How does everyone feel about dividing the Prancing Pony into two subforums, one for the stories, poetry, etc. themselves, and the other for discussions and similar threads? Why I think this would be a good idea is that it would make things a lot more organized and easier to find.

Well?


----------



## HLGStrider (Sep 4, 2005)

Sounds simple enough. I say go for it. . .though I don't know why everyone picks on my poor helpless kitties.

I just got a new one. Her name is Lucy (my baby sister named her.).

It was so sad. I was on my way to work and I heard this kitten crying and there she was under a car, all alone, all sad, all scared. . .so I brought her home. Sweetest little thing. Curses on all who abandon kittens!


----------



## Hobbit-GalRosie (Sep 13, 2005)

I'm not sure. Sounds like it could be a good idea or it could be a bad one, or most likely, one of those things that sounds good but doesn't work when you try to put it into practice. I can not however vote not sure in the poll, because I think Elgee's cats are ADORABLE.


----------



## Ingwë (Oct 22, 2005)

There are many active thread here, at The Prancing Pony so I think it may be split into two sub-forums. It is good idea.

_Ithy, can we use HTML on polls?_


----------



## Corvis (Nov 25, 2005)

I think the sub-forums are a great idea.
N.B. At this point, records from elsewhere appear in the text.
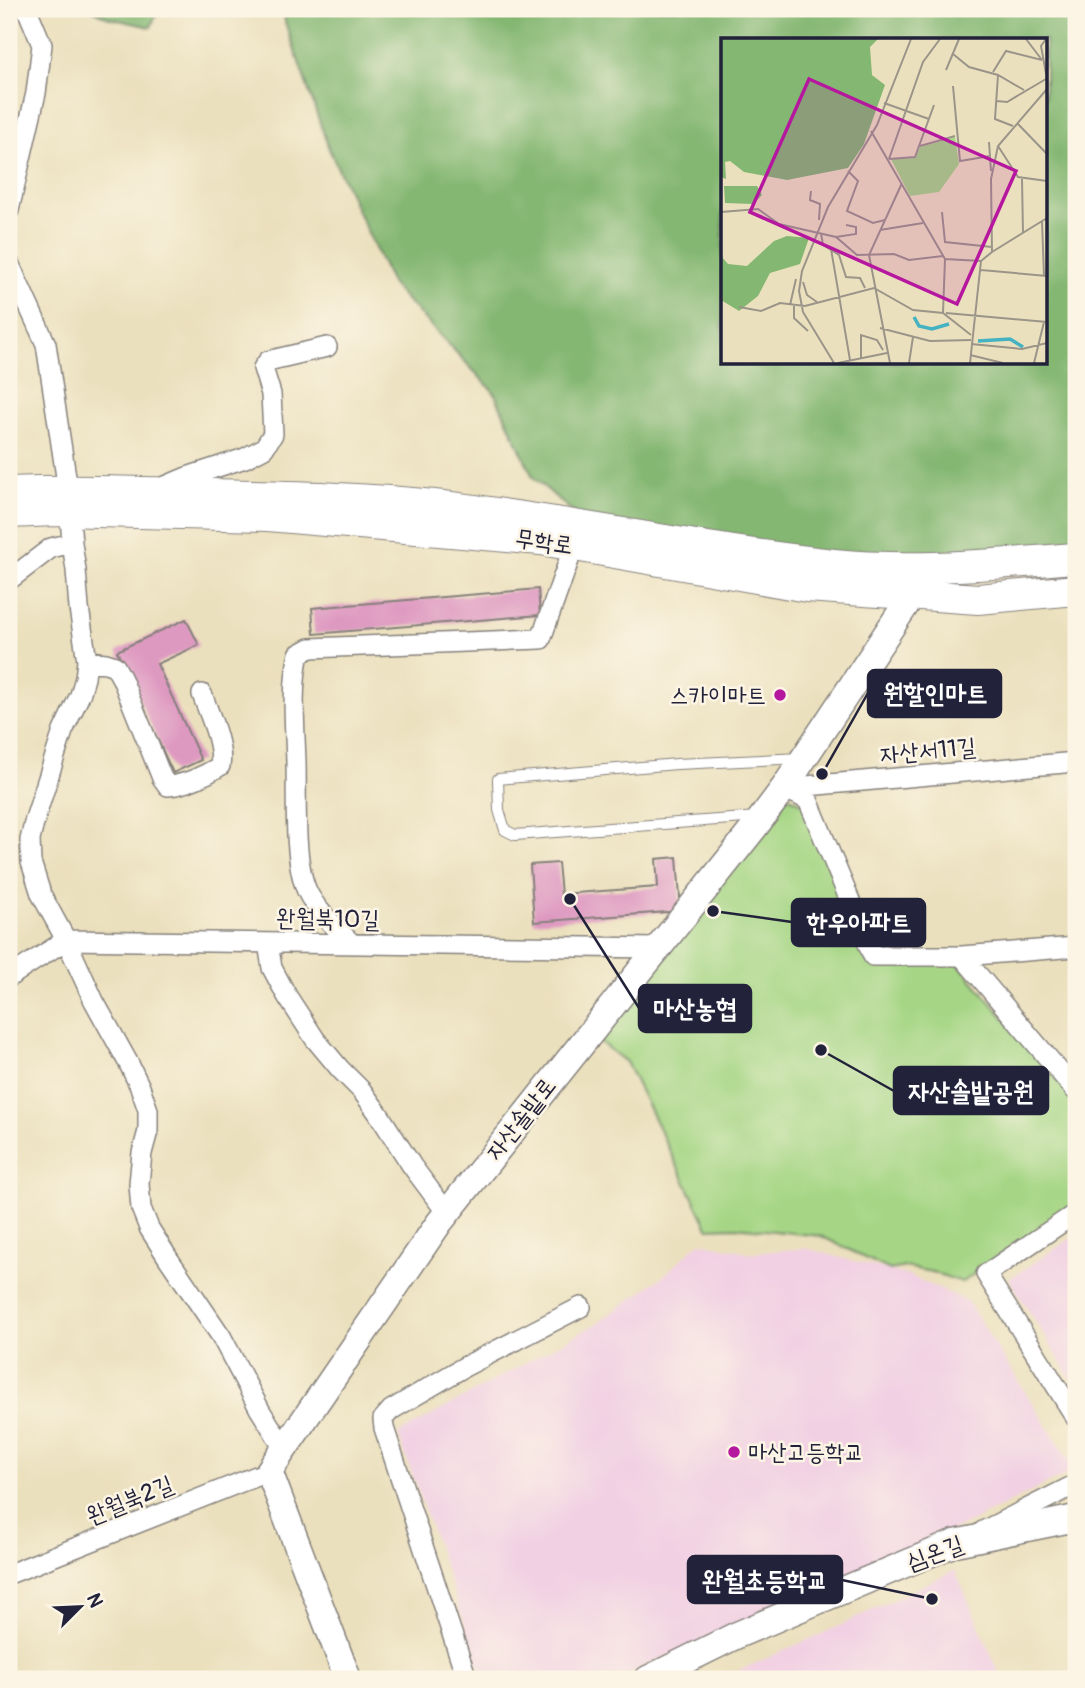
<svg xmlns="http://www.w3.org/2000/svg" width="1085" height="1688" font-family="Pangolin,'Poor Story',sans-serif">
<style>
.built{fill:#f1d0e3}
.green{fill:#a6d685;stroke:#647c60;stroke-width:2}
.forest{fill:#84b772;stroke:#536c56;stroke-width:2;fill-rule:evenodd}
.building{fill:#de99c1}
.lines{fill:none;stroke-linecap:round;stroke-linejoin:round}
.service-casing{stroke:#86817c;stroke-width:12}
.minor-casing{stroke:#86817c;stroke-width:22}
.secondary-casing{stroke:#86817c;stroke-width:29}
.primary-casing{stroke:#86817c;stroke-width:32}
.service{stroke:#fff;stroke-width:10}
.minor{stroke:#fff;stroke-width:19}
.secondary{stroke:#fff;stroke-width:26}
.primary{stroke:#fff;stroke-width:30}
.poi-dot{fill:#b5179e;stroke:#fcf5e5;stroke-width:2.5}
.labels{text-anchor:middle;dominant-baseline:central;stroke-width:5;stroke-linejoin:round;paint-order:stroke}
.street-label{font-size:24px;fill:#22223b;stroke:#fcf5e5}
.poi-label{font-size:24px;fill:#22223b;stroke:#fcf5e5;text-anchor:end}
.inset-river{fill:none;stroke:#44b2c0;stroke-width:3.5}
.inset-road{fill:none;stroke:#9b9489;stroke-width:2}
.view{fill:#b5179e;fill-opacity:0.15;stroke:#b5179e;stroke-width:3.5}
.inset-edge{fill:none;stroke:#22223b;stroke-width:3.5}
.leader{fill:none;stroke:#22223b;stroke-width:2.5}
.callout-dot{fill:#22223b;stroke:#fcf5e5;stroke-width:2.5}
.callout{fill:#22223b;stroke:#22223b;stroke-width:2.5}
.callout-label{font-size:26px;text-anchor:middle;font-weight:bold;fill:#fff}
</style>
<rect width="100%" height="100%" fill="#fcf5e5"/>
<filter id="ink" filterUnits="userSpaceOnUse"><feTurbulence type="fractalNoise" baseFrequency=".0143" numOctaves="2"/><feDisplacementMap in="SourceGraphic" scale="14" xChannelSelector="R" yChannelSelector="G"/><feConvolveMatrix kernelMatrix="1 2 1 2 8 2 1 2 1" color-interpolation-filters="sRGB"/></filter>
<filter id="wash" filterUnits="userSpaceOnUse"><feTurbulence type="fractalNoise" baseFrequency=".00686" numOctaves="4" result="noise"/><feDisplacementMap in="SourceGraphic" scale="28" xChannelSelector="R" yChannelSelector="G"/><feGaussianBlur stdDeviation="1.57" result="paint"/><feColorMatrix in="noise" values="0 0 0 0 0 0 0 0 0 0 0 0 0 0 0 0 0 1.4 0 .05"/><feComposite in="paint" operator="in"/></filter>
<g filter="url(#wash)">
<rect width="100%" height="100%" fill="#ebe0bd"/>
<path class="built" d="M 1076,1235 L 1076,1386 L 1009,1279 Z
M 700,1242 L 753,1253 L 805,1248 L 910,1276 L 967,1301 L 1075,1470 L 964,1525 L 615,1679 L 484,1679 L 398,1434 L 599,1322 L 662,1277 Z
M 955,1570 L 1002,1679 L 720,1679 L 837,1627 Z"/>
<path class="green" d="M 788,796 L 804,804 L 870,961 L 956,961 L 1076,1102 L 1076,1206 L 962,1282 L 932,1272 L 905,1267 L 890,1270 L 821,1236 L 735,1227 L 708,1228 L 626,1062 L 596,1039 Z"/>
<path class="forest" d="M 91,9 L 158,9 L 151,27 L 109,18 Z
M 284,9 L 1076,9 L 1076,556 L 977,567 L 594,531 L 533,477 L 494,392 L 392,285 L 329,149 L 285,22 ZM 723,40 L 1045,40 L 1045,362 L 723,362 Z"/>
<g id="blocks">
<path class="building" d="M 538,589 L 540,615 L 314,634 L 312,608 Z
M 186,619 L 199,645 L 157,664 L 201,760 L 173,773 L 117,651 Z
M 677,857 L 681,911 L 534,922 L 530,865 L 558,863 L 561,894 L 658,887 L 656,859 Z"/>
</g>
</g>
<g filter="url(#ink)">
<use href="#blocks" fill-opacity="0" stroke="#86817c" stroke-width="2"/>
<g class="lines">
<defs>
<path id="service" d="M 758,817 L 515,835 L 505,830 L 499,810 L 498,779 L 677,764 L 801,758"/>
<path id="minor" d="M 9,210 L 36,93 L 42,45 L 27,9
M 9,263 L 46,344 L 68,490 L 72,543 L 76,570 L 79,608 L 87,661 L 85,678 L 80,695 L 63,731 L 35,819 L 30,840 L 31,862 L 41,894 L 66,940 L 94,1001 L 129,1064 L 140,1087 L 148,1110 L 148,1131 L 142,1153 L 139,1184 L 141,1208 L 149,1228 L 168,1258 L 221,1336 L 260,1410 L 284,1448
M 161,488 L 187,477 L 245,458 L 264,448 L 273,434 L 271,394 L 263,368 L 268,361 L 276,359 L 327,347
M 9,580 L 51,548 L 72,543
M 87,661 L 106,663 L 115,666 L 122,679 L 162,778 L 168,786 C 185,785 206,775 220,766 C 224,745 209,714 202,694
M 784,788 L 808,800 L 873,956 L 962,956 L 1076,947
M 784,788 L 1076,762
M 268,943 L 272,968 L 287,996 L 315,1039 L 340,1069 L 362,1091 L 378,1113 L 412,1166 L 447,1213
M 352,944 C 337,928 316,911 307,891 C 293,860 297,797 296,762 C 295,729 291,686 299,654 L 310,648 L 541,639 L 574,546
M 962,956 L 1076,1091
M 9,977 L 66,940 L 657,948
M 1076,1213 L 986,1274 L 1076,1418
M 983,1531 L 1076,1484
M 9,1574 L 269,1471
M 467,1679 L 384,1428 L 383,1419 L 391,1410 L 464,1367 L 581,1307"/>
<path id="secondary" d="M 348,1679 L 269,1471 L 439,1223 L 754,828 L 784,788 L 913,594 L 916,577
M 648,1679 L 737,1635 L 955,1543 L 1076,1518"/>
<path id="primary" d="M 9,492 C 77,489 145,492 214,494 C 287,496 361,497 434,505 C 568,520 700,550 834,564 C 915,572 996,564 1076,558
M 9,513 L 56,511 L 268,516 L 541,540 L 807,587 L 978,599 L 1076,590"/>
</defs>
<use href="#service" class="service-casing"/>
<use href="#minor" class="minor-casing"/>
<use href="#secondary" class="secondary-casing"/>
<use href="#primary" class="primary-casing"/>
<use href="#service" class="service"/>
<use href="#minor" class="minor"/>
<use href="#secondary" class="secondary"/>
<use href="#primary" class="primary"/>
</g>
</g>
<g class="poi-dot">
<circle cx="780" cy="695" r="7"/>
<circle cx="734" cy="1452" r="7"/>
</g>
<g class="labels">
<g class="street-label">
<text transform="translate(544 542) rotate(8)">무학로</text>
<text transform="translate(928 751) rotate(-5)">자산서11길</text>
<text transform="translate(328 919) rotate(1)">완월북10길</text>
<text transform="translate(521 1119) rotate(-52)">자산솔밭로</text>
<text transform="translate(130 1500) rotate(-22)">완월북2길</text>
<text transform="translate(935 1553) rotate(-20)">심온길</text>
</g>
<g class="poi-label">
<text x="766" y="695">스카이마트</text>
<text x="748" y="1452" text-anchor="start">마산고등학교</text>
</g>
</g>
<g transform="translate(721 38)">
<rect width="326" height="326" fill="#ebe0bd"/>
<path d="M 234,99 L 238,126 L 218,154 L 189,158 L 170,121 L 194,120 L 199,109 Z" fill="#a6d685"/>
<path d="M 0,1 L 157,1 L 149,9 L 151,37 L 164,47 L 143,106 L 127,130 L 66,142 L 23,134 L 9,123 L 4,124 L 5,141 L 0,139 ZM 3,148 L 36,148 L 41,157 L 32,166 L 4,165 ZM 66,198 L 88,200 L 79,226 L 49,235 L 37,258 L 18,273 L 0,262 L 0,218 L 7,226 L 26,228 L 53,203 Z" fill="#84b772"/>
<path class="inset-river" d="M 193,279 L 198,288 L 211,291 L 228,286M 257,303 L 289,301 L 302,309"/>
<path class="inset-road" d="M 305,1 L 321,22M 325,1 L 320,8 L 326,41M 232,16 L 248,29 L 277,37 L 303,52M 225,32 L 238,1M 272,34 L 285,13 L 321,22M 277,37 L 274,81 L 292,88M 232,48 L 239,123 L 269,118M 276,63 L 286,64 L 325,41M 163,65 L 208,81M 296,85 L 326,116M 150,93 L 224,221 L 260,223M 268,104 L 270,133M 199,108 L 234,98M 277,108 L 297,139 L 326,143M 168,121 L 202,24 L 219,1M 168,121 L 194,119 L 213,67M 127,133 L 137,143 L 126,173 L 152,185 L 164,182M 301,141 L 302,195M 90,153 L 89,162 L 99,166 L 98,182M 0,174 L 37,171 L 58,186 L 115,199 L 136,217 L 173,216 L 188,222 L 222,218M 221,174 L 224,204 L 271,209M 321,183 L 323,238M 159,192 L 202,185M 100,195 L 102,207 L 118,217 L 125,239 L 139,240 L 144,250M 115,199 L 135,196 L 135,189 L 125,187M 110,211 L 129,322M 271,214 L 326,180M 260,232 L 326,238M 82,244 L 86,257 L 96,264M 69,267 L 75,241M 73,268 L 73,280 L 87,293M 18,269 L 40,273 L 59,265 L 84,268 L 153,250 L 192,272 L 222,275 L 250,297M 222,275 L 224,221M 225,275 L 326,284M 159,290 L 209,303 L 250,302M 250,306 L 301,311 L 326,305M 249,317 L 282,325M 140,320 L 140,297 L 156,302 L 162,312M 113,325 L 82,274 L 78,253 L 81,233 L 107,169 L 156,87 L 190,1M 117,325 L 166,315M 169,325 L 148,217 L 181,145M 188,325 L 192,299M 249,325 L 260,223 L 271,214 L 270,141 L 277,108 L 326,51M 313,325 L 323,284"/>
<path class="view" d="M 88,41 L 295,133 L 236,266 L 29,174 Z"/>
<rect width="326" height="326" class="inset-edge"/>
</g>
<path class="leader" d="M822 774L868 693M713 911L792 922M570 899L639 1008M821 1050L894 1091M932 1599L842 1580"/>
<g class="callout-dot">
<circle cx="822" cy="774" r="7"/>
<circle cx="713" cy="911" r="7"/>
<circle cx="570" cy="899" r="7"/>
<circle cx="821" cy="1050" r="7"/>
<circle cx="932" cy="1599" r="7"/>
</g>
<g class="callout">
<rect x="868" y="670" width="133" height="47" rx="7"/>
<rect x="792" y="899" width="133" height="47" rx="7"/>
<rect x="639" y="985" width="112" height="47" rx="7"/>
<rect x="894" y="1067" width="154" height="47" rx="7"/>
<rect x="688" y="1556" width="154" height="47" rx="7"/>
</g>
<g class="callout-label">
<text x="935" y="702">원할인마트</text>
<text x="859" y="931">한우아파트</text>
<text x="695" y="1017">마산농협</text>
<text x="971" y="1100">자산솔밭공원</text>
<text x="765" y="1589">완월초등학교</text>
</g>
<rect width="1085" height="1688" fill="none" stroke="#fcf5e5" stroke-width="35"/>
<g transform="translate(80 1607) rotate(66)" stroke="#fcf5e5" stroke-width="5" paint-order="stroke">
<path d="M0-5L12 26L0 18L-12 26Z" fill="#22223b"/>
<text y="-10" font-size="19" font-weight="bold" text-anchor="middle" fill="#22223b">N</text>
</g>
</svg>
Makes things more organized and opens up a lot more opportunities for more threads.


----------



## HLGStrider (Mar 6, 2006)

Since more people were in favor than were against my cats, do we get a sub forum?


----------



## Majimaune (Mar 9, 2006)

Sorry HLGStrider or Elgee as most call you but I dislike cats (I can explain)
Sub forums would be good I think, and as other people have said it would be easier to find things.

Majimaune Leganimdok


----------



## HLGStrider (Mar 9, 2006)

Gasp! A Villainous Cat Hater!


----------



## Aulë (Mar 9, 2006)

HLGStrider said:


> Gasp! A Villainous Cat Hater!


Hey Elgee - check out http://www.stuffonmycat.com


----------



## HLGStrider (Mar 9, 2006)

Aule, I don't click on your links as a matter of principle . ..


----------



## Aulë (Mar 9, 2006)

Oh Elgee - forever the apprehensive!


----------